━━ ЦИТИРУЕМЫЙ ТЕКСТ ━━
Текстовая версия выпуска
Создатель трико, убитая святая, генерал-шулер и сайки с тараканами
Сегодня я поведаю вам об одном из создателей русского балета Шарле Дидло и его невероятных постановках, о красавице Елизавете Федоровне, принявшей мученическую смерть в шахте под Алапаевском. Мы узнаем о картежной страсти Ивана Онуфриевича Сухозанета, расстрелявшего декабристов картечью. А закончим булочником Филипповым который выкрутился из трудной ситуации, когда московский градоначальник обнаружил в его сайках таракана.
Невский 43
Что является нашей культурной валютой? Кино? Живопись? Увы. Лучше всего за границей продается русский балет. И одним из отцов-основателей нашей балетной школы является Шарль Дидло, дом которого стоял когда-то здесь на Невском, 43.
До приезда Дидло в Россию в самом начале XIX в. танцовщицы готовились к выходу на сцену как на бал-маскарад: пудрили парики, надевали на себя каркас из китового уса, называемый фижмами, благодаря чему юбка напоминала раскрытый купол парашюта. Все это было эффектно, но дико неудобно для танцев. Дидло избавил спектакли от этих атавизмов эпохи Людовика XIV. Он заказал чулочному мастеру Трико специальные обтягивающие костюмы. Как водится, их стали называть по имени создателя – Трико. Одежда стала проще, движения более раскованными, у артистов балета появилось больше возможностей демонстрировать филигранную технику танца.
━━━
━━ ИСХОДНЫЕ ДАННЫЕ ━━
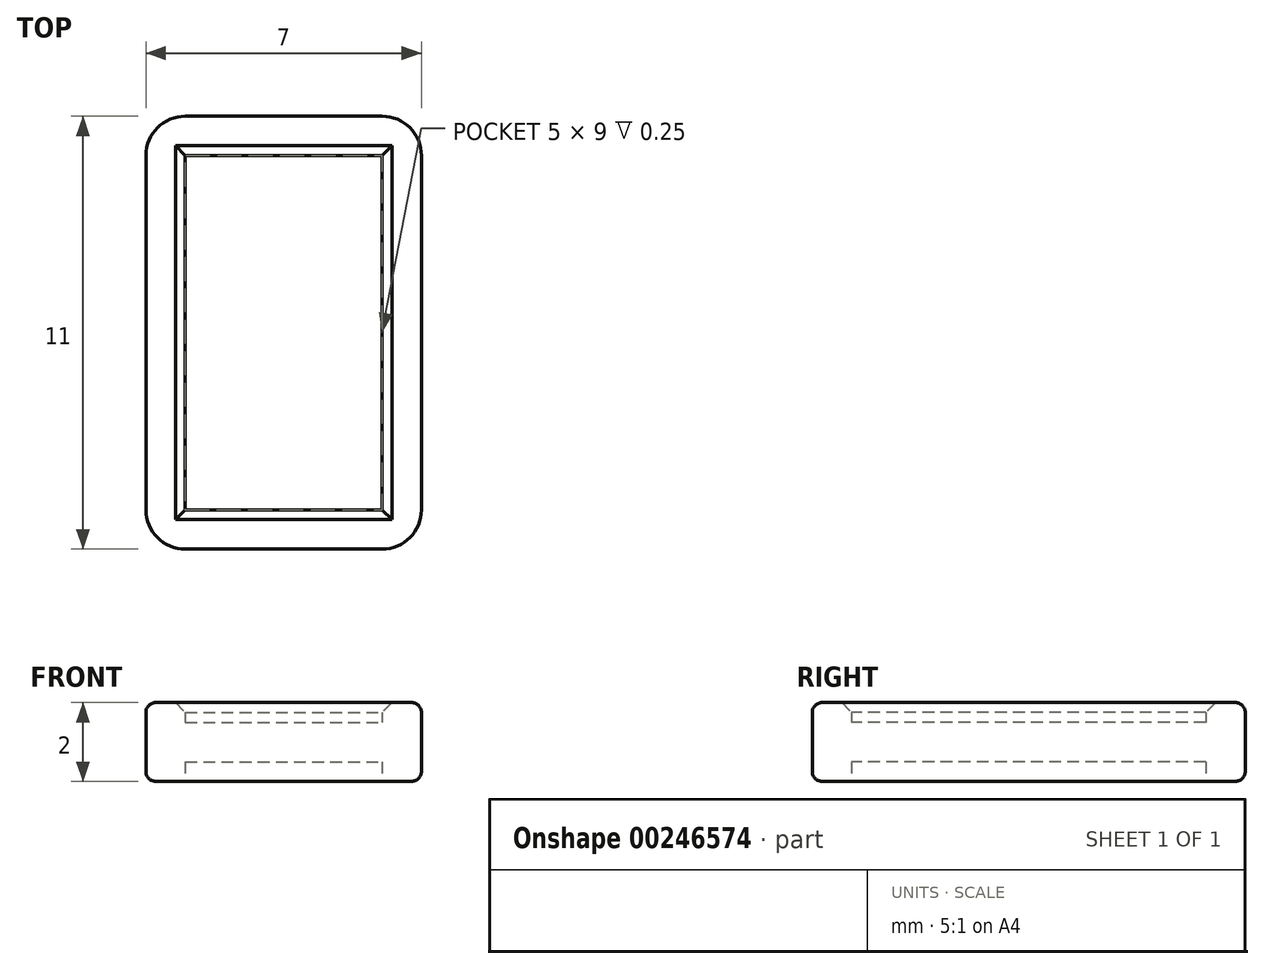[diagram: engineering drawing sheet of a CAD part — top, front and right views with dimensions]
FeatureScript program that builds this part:
annotation { "Feature Type Name" : "Feature", "Feature Type Description" : "" }
export const myFeature = defineFeature(function(context is Context, id is Id, definition is map)
    precondition{}
    {
        {
            var Q0;
            Q0=qCreatedBy(makeId("Top.planeOp"),FACE);
            var sketch = newSketch(context, id + "F0", { "sketchPlane" : qUnion([Q0])});
            skLineSegment(sketch, "E0.bottom", {"start": v(0, 0) * mm, "end": v(6, 0) * mm});
            skLineSegment(sketch, "E0.top", {"start": v(0, 10) * mm, "end": v(6, 10) * mm});
            skLineSegment(sketch, "E0.left", {"start": v(0, 0) * mm, "end": v(0, 10) * mm});
            skLineSegment(sketch, "E0.right", {"start": v(6, 0) * mm, "end": v(6, 10) * mm});
            skSolve(sketch);
        }
        {
            var Q0;
            Q0=makeQuery(id+"F0.imprint","IMPRINT",FACE,{"disambiguationData":[TD([[makeQuery(id+"F0.imprint","IMPRINT",EDGE,{"derivedFrom":sQuery(id+"F0.wireOp",EDGE,"E0.bottom")}),1.0]])]});
            extrude(context, id + "F1", {"entities" : qUnion([Q0]), "depth" : 1 * mm});
        }
        {
            var Q0;
            Q0=makeQuery(id+"F1.opExtrude","SWEPT_EDGE",EDGE,{"disambiguationData":[OSD([sQuery(id+"F0.wireOp",EDGE,"E0.bottom"),sQuery(id+"F0.wireOp",EDGE,"E0.left")])]});
            var Q1;
            Q1=makeQuery(id+"F1.opExtrude","SWEPT_EDGE",EDGE,{"disambiguationData":[OSD([sQuery(id+"F0.wireOp",EDGE,"E0.bottom"),sQuery(id+"F0.wireOp",EDGE,"E0.right")])]});
            var Q2;
            Q2=makeQuery(id+"F1.opExtrude","SWEPT_EDGE",EDGE,{"disambiguationData":[OSD([sQuery(id+"F0.wireOp",EDGE,"E0.top"),sQuery(id+"F0.wireOp",EDGE,"E0.right")])]});
            var Q3;
            Q3=makeQuery(id+"F1.opExtrude","SWEPT_EDGE",EDGE,{"disambiguationData":[OSD([sQuery(id+"F0.wireOp",EDGE,"E0.top"),sQuery(id+"F0.wireOp",EDGE,"E0.left")])]});
            fillet(context, id + "F2", {"entities" : qUnion([Q0, Q1, Q2, Q3]), "radius" : 0.5 * mm, "tangentPropagation" : true, "allowEdgeOverflow" : false});
        }
        {
            var Q0;
            Q0=qCreatedBy(makeId("Front.planeOp"),FACE);
            cPlane(context, id + "F3", {"entities" : qUnion([Q0]), "cplaneType" : CPlaneType.OFFSET, "offset" : 0.5 * mm, "oppositeDirection" : true, "width" : 150 * mm, "height" : 150 * mm});
        }
        {
            var Q0;
            Q0=qCreatedBy(id+"F3.planeOp",FACE);
            var sketch = newSketch(context, id + "F4", { "sketchPlane" : qUnion([Q0])});
            skLineSegment(sketch, "E1.0", {"start": v(5.5, 1) * mm, "end": v(6, 1) * mm});
            skLineSegment(sketch, "E1.1", {"start": v(6, 1) * mm, "end": v(6, 0) * mm});
            skLineSegment(sketch, "E1.2", {"start": v(6, 0) * mm, "end": v(5.5, 0) * mm});
            skLineSegment(sketch, "E2.0", {"start": v(6.5, -0.5) * mm, "end": v(5.5, -0.5) * mm});
            skLineSegment(sketch, "E2.1", {"start": v(6.5, 1.5) * mm, "end": v(6.5, -0.5) * mm});
            skLineSegment(sketch, "E2.2", {"start": v(5.5, 1.5) * mm, "end": v(6.5, 1.5) * mm});
            skLineSegment(sketch, "E3", {"start": v(5.5, 1.5) * mm, "end": v(5.5, 1) * mm});
            skLineSegment(sketch, "E4", {"start": v(5.5, 0) * mm, "end": v(5.5, -0.5) * mm});
            skSolve(sketch);
        }
        {
            var Q0;
            Q0 = qSketchRegion(id + "F4", true);
            var Q1;
            Q1=makeQuery(id+"F1.opExtrude","CAP_EDGE",EDGE,{"disambiguationData":[OSD([sQuery(id+"F0.wireOp",EDGE,"E0.right")])],"isStart":false});
            var Q2;
            {var subQ0=sQuery(id+"F0.wireOp",EDGE,"E0.right");var subQ1=sQuery(id+"F0.wireOp",EDGE,"E0.top");Q2=makeQuery(id+"F2.opFillet","BLEND_EDGE",EDGE,{"blendedFrom":[makeQuery(id+"F1.opExtrude","SWEPT_EDGE",EDGE,{"disambiguationData":[OSD([subQ1,subQ0])]}),makeQuery(id+"F1.opExtrude","CAP_FACE",FACE,{"disambiguationData":[OSD([sQuery(id+"F0.wireOp",EDGE,"E0.bottom"),subQ1,sQuery(id+"F0.wireOp",EDGE,"E0.left"),subQ0])],"isStart":false})],"blendedInto":[makeQuery(id+"F1.opExtrude","CAP_FACE",FACE,{"disambiguationData":[OSD([sQuery(id+"F0.wireOp",EDGE,"E0.bottom"),subQ1,sQuery(id+"F0.wireOp",EDGE,"E0.left"),subQ0])],"isStart":false})]});}
            var Q3;
            Q3=makeQuery(id+"F1.opExtrude","CAP_EDGE",EDGE,{"disambiguationData":[OSD([sQuery(id+"F0.wireOp",EDGE,"E0.top")])],"isStart":false});
            var Q4;
            {var subQ0=sQuery(id+"F0.wireOp",EDGE,"E0.left");var subQ1=sQuery(id+"F0.wireOp",EDGE,"E0.top");Q4=makeQuery(id+"F2.opFillet","BLEND_EDGE",EDGE,{"blendedFrom":[makeQuery(id+"F1.opExtrude","SWEPT_EDGE",EDGE,{"disambiguationData":[OSD([subQ1,subQ0])]}),makeQuery(id+"F1.opExtrude","CAP_FACE",FACE,{"disambiguationData":[OSD([sQuery(id+"F0.wireOp",EDGE,"E0.bottom"),subQ1,subQ0,sQuery(id+"F0.wireOp",EDGE,"E0.right")])],"isStart":false})],"blendedInto":[makeQuery(id+"F1.opExtrude","CAP_FACE",FACE,{"disambiguationData":[OSD([sQuery(id+"F0.wireOp",EDGE,"E0.bottom"),subQ1,subQ0,sQuery(id+"F0.wireOp",EDGE,"E0.right")])],"isStart":false})]});}
            var Q5;
            Q5=makeQuery(id+"F1.opExtrude","CAP_EDGE",EDGE,{"disambiguationData":[OSD([sQuery(id+"F0.wireOp",EDGE,"E0.left")])],"isStart":false});
            var Q6;
            {var subQ0=sQuery(id+"F0.wireOp",EDGE,"E0.left");var subQ1=sQuery(id+"F0.wireOp",EDGE,"E0.bottom");Q6=makeQuery(id+"F2.opFillet","BLEND_EDGE",EDGE,{"blendedFrom":[makeQuery(id+"F1.opExtrude","SWEPT_EDGE",EDGE,{"disambiguationData":[OSD([subQ1,subQ0])]}),makeQuery(id+"F1.opExtrude","CAP_FACE",FACE,{"disambiguationData":[OSD([subQ1,sQuery(id+"F0.wireOp",EDGE,"E0.top"),subQ0,sQuery(id+"F0.wireOp",EDGE,"E0.right")])],"isStart":false})],"blendedInto":[makeQuery(id+"F1.opExtrude","CAP_FACE",FACE,{"disambiguationData":[OSD([subQ1,sQuery(id+"F0.wireOp",EDGE,"E0.top"),subQ0,sQuery(id+"F0.wireOp",EDGE,"E0.right")])],"isStart":false})]});}
            var Q7;
            Q7=makeQuery(id+"F1.opExtrude","CAP_EDGE",EDGE,{"disambiguationData":[OSD([sQuery(id+"F0.wireOp",EDGE,"E0.bottom")])],"isStart":false});
            var Q8;
            {var subQ0=sQuery(id+"F0.wireOp",EDGE,"E0.right");var subQ1=sQuery(id+"F0.wireOp",EDGE,"E0.bottom");Q8=makeQuery(id+"F2.opFillet","BLEND_EDGE",EDGE,{"blendedFrom":[makeQuery(id+"F1.opExtrude","SWEPT_EDGE",EDGE,{"disambiguationData":[OSD([subQ1,subQ0])]}),makeQuery(id+"F1.opExtrude","CAP_FACE",FACE,{"disambiguationData":[OSD([subQ1,sQuery(id+"F0.wireOp",EDGE,"E0.top"),sQuery(id+"F0.wireOp",EDGE,"E0.left"),subQ0])],"isStart":false})],"blendedInto":[makeQuery(id+"F1.opExtrude","CAP_FACE",FACE,{"disambiguationData":[OSD([subQ1,sQuery(id+"F0.wireOp",EDGE,"E0.top"),sQuery(id+"F0.wireOp",EDGE,"E0.left"),subQ0])],"isStart":false})]});}
            sweep(context, id + "F5", {"operationType" : NewBodyOperationType.ADD, "profiles" : qUnion([Q0]), "path" : qUnion([Q1, Q2, Q3, Q4, Q5, Q6, Q7, Q8])});
        }
        {
            var Q0;
            Q0=makeQuery(id+"F5.opSweep","SWEPT_EDGE",EDGE,{"disambiguationData":[OSD([sQuery(id+"F0.wireOp",EDGE,"E0.left"),sQuery(id+"F4.wireOp",EDGE,"E2.1"),sQuery(id+"F4.wireOp",EDGE,"E2.2")])]});
            var Q1;
            Q1=makeQuery(id+"F5.opSweep","SWEPT_EDGE",EDGE,{"disambiguationData":[OSD([sQuery(id+"F0.wireOp",EDGE,"E0.left"),sQuery(id+"F4.wireOp",EDGE,"E2.0"),sQuery(id+"F4.wireOp",EDGE,"E2.1")])]});
            fillet(context, id + "F6", {"entities" : qUnion([Q0, Q1]), "radius" : .25 * mm, "tangentPropagation" : true, "allowEdgeOverflow" : false});
        }
        {
            var Q0;
            Q0=makeQuery(id+"F5.opSweep","SWEPT_EDGE",EDGE,{"disambiguationData":[OSD([sQuery(id+"F0.wireOp",EDGE,"E0.top"),sQuery(id+"F4.wireOp",EDGE,"E2.2"),sQuery(id+"F4.wireOp",EDGE,"E3")])]});
            var Q1;
            Q1=makeQuery(id+"F5.opSweep","SWEPT_EDGE",EDGE,{"disambiguationData":[OSD([sQuery(id+"F0.wireOp",EDGE,"E0.left"),sQuery(id+"F4.wireOp",EDGE,"E2.2"),sQuery(id+"F4.wireOp",EDGE,"E3")])]});
            var Q2;
            Q2=makeQuery(id+"F5.opSweep","SWEPT_EDGE",EDGE,{"disambiguationData":[OSD([sQuery(id+"F0.wireOp",EDGE,"E0.right"),sQuery(id+"F4.wireOp",EDGE,"E2.2"),sQuery(id+"F4.wireOp",EDGE,"E3")])]});
            var Q3;
            Q3=makeQuery(id+"F5.opSweep","SWEPT_EDGE",EDGE,{"disambiguationData":[OSD([sQuery(id+"F0.wireOp",EDGE,"E0.bottom"),sQuery(id+"F4.wireOp",EDGE,"E2.2"),sQuery(id+"F4.wireOp",EDGE,"E3")])]});
            chamfer(context, id + "F7", {"entities" : qUnion([Q0, Q1, Q2, Q3]), "width" : 0.25 * mm, "tangentPropagation" : true});
        }
    });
━━━
ЗАДАНИЯ
1 > Выпишите все вопросительные предложения из абзаца цитируемого текста, который начинается словами «Что является нашей культурной валютой?».
2 > Продолжите цитируемый текст, начав сразу после его последнего предложения.

ОТВЕТЫ К ЗАДАНИЯМ
1 >
Что является нашей культурной валютой?
Кино?
Живопись?

2 >
Помимо этого Дидло по-новому подошел к методам оформления сцены. Это был настоящий Голливуд: вулканы сыпали искрами, драконы извергали пламя, во время землетрясения сцена покрывалась трещинами, в небе сверкали молнии, а у зрителей от удивления отвисали челюсти. Фирменной придумкой Дидло были групповые полеты, когда сразу несколько танцовщиц в прыжке взмывали в небо и продолжали парить над изумленной публикой. Вся эта эквилибристика была возможна благодаря слабому освещению и ловкости рабочих сцены. Никакого электричества, никакой автоматизации. Все вручную.
Надо ли говорить, что постановки Дидло сопровождал бешеный успех. Вот, например, как выглядела сцена из балета «Руслан и Людмила»: «Руслан подходит к спящей голове богатыря. Она просыпается, шевелится, выпускает изо рта пламя. Под ударами Руслана она разваливается на части, и из нее выходит вооруженный воин». Когда спектакль был выпущен, фамилия Пушкина отсутствовала на афише: он был в опале. Под конец жизни в опалу попал и сам Дидло, поссорившись из-за какой-то мелочи с директором императорских театров Павлом Гагариным. «Балеты долго я терпел, но и Дидло мне надоел». Онегин, конечно, великий сноб: Дидло не надоедал. Он поднял русский балет на новый уровень, а сам умер в Киеве по дороге в Крым.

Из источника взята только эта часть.